ISLAM AGAMA CINTA
Suatu kali, lebih dari setengah abad lalu, seorang
dosen-perempuan muda berkebangsaan Jerman mengajar tentang filsafat agama di
sebuah universitas di Turki. Dengan sikap agak “sok tahu seorang orientalis” di
hadapan mahasiswa-mahasiswa di sebuah negeri Muslim “yang belum terlalu maju”,
dia berkisah tentang teori Rudolf Otto – seorang pemikir agama terkemuka dan
penulis Ideas of the Holy -- mengenai adanya dua situasi pertemuan manusia
dengan Tuhannya.
Dalam situasi pertama, papar si dosen muda, Tuhan tampil di hadapan
manusia sebagai suatu “misteri yang menggentarkan” (mysterium tremendum).

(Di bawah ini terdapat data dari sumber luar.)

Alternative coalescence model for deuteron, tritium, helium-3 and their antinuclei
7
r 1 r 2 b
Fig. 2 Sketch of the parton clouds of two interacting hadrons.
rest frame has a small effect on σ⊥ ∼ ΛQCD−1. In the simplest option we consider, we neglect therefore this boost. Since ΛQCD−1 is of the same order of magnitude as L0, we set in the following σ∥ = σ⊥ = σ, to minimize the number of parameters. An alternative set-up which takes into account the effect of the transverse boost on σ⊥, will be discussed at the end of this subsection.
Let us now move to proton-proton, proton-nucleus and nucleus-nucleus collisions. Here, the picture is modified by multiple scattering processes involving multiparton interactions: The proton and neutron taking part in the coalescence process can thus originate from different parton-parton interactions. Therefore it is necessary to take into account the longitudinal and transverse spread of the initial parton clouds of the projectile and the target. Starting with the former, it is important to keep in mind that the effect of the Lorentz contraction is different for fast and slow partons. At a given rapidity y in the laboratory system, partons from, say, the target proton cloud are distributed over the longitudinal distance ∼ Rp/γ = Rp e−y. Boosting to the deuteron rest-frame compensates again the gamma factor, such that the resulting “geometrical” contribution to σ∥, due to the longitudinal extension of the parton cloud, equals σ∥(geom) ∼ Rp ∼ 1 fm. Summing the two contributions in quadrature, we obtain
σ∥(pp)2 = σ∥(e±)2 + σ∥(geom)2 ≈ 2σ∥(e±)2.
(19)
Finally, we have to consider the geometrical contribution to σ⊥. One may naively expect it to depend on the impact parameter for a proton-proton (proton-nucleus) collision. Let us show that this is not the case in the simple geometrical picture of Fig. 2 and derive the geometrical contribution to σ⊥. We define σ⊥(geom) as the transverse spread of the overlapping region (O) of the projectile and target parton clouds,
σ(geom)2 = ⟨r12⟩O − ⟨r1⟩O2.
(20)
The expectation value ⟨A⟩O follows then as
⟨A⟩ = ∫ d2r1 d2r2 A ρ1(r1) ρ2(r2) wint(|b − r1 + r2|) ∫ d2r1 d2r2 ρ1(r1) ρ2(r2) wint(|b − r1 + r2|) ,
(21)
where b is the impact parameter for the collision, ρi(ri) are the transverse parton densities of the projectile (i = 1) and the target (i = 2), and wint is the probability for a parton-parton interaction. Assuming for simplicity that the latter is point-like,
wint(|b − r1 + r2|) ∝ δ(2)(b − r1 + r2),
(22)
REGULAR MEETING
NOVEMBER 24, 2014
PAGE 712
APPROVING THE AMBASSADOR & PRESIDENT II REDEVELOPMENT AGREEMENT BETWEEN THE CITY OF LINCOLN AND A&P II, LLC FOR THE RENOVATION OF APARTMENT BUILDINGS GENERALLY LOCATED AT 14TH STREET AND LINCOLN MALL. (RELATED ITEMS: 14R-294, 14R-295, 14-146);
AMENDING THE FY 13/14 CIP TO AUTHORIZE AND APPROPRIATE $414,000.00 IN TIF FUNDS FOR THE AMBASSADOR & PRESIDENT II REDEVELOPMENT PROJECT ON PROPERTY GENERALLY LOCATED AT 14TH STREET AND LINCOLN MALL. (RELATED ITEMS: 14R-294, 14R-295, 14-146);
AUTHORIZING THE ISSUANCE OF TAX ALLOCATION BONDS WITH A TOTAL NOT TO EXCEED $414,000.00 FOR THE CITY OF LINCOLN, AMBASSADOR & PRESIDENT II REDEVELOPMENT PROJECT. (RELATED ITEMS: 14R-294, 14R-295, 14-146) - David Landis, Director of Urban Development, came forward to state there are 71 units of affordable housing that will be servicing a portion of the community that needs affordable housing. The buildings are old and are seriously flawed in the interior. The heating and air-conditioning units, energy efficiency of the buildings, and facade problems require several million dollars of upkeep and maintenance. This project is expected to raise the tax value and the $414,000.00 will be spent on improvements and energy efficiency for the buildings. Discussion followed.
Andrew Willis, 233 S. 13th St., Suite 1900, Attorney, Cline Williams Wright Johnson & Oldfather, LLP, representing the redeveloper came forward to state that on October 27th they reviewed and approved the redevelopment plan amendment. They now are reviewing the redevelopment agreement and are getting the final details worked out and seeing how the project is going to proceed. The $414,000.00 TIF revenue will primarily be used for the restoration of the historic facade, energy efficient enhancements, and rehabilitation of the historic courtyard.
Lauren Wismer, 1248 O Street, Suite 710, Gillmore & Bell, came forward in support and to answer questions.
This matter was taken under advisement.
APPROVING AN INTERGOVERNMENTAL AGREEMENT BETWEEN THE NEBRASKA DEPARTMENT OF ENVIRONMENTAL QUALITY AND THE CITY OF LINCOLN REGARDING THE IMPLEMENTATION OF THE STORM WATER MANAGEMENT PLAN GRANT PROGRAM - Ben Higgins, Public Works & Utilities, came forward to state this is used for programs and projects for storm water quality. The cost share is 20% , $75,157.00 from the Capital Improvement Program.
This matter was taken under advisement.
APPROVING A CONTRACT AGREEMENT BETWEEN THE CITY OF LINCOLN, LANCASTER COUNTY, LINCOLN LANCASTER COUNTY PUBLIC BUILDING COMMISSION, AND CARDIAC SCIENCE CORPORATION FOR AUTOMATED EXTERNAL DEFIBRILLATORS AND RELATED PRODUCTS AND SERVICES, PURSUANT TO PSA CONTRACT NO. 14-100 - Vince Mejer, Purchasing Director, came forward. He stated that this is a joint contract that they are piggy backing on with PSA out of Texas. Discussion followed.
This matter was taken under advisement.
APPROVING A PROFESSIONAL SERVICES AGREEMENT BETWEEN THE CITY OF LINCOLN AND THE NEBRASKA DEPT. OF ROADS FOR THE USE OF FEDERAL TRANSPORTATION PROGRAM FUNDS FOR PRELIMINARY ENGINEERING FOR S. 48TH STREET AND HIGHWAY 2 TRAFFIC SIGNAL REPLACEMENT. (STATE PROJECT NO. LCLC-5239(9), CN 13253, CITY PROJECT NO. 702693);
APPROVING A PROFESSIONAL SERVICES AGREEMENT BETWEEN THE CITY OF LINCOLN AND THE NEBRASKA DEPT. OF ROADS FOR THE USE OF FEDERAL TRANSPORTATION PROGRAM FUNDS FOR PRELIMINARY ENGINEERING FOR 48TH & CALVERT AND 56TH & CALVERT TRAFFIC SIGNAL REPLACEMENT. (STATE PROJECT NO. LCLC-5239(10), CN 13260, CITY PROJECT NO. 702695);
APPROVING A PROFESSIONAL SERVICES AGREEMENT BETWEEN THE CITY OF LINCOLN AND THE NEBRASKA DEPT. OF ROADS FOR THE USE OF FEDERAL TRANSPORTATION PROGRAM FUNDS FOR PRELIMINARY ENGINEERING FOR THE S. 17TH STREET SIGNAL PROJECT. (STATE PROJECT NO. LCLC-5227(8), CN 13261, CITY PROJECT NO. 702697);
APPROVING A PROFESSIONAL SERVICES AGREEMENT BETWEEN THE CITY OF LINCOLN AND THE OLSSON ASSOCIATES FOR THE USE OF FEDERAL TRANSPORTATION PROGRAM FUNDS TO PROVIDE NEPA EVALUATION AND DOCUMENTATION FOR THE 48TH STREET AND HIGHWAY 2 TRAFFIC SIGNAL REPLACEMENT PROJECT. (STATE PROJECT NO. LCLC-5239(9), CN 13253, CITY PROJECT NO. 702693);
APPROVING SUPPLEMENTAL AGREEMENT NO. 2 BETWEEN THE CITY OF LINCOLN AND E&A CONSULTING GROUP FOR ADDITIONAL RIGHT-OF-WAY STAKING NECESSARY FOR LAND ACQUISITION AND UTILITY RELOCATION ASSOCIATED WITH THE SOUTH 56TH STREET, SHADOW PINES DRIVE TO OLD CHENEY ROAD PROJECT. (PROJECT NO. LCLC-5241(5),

Pada situasi lainnya, Dia hadir sebagai
“misteri yang memesonakan” (mysterium fascinans). Situasi yang disebut pertama menghasilkan
hubungan Tuhan-manusia yang lebih didasarkan pada ketakutan, sementara yang
belakangan pada cinta. Yang pertama menghasilkan ketundukan pada hukum (nomos
atau syari’ah) sementara yang belakangan ketertenggelaman dalam mahabbah (eros
atau thariqah/tashawuf)
Dalam sesi tanya-jawab yang dibuka setelah itu, seorang di
antara para mahasiswa itu mengangkat tangan. Segera dia mengejutkan si dosen
dengan menyatakan bahwa, sejak berabad lampau, kaum mistikus Muslim (sufi)
telah mengajarkan bahwa Tuhan memiliki dua aspek : jalaliyyah (kedasyatan) dan
jamaliyyah (keindahan). Kenyataannya, kedua konsep ini memang nyaris indentik
dengan pandangan Otto.
Baru lebih dari 30 tahun kemudian, saya mendengar langsung
kisah di atas dari mulut si dosen sendiri – almarhumah Annemerie Schimmel. Kali
ini si dosen, yang tentu telah menjadi jauh lebih matang dan lebih bijaksana,
memperkaya pemahaman mahasiswanya dengan kritiknya terhadap pandangan sebagian
ahli fenomenologi agama—seperti Van der
Leeuw—yang melihat Islam sebagai mewakili situasi yang pertama, yakni sebagai
agama yang melihat Tuhan melulu sebagai “misteri yang menggentarkan”.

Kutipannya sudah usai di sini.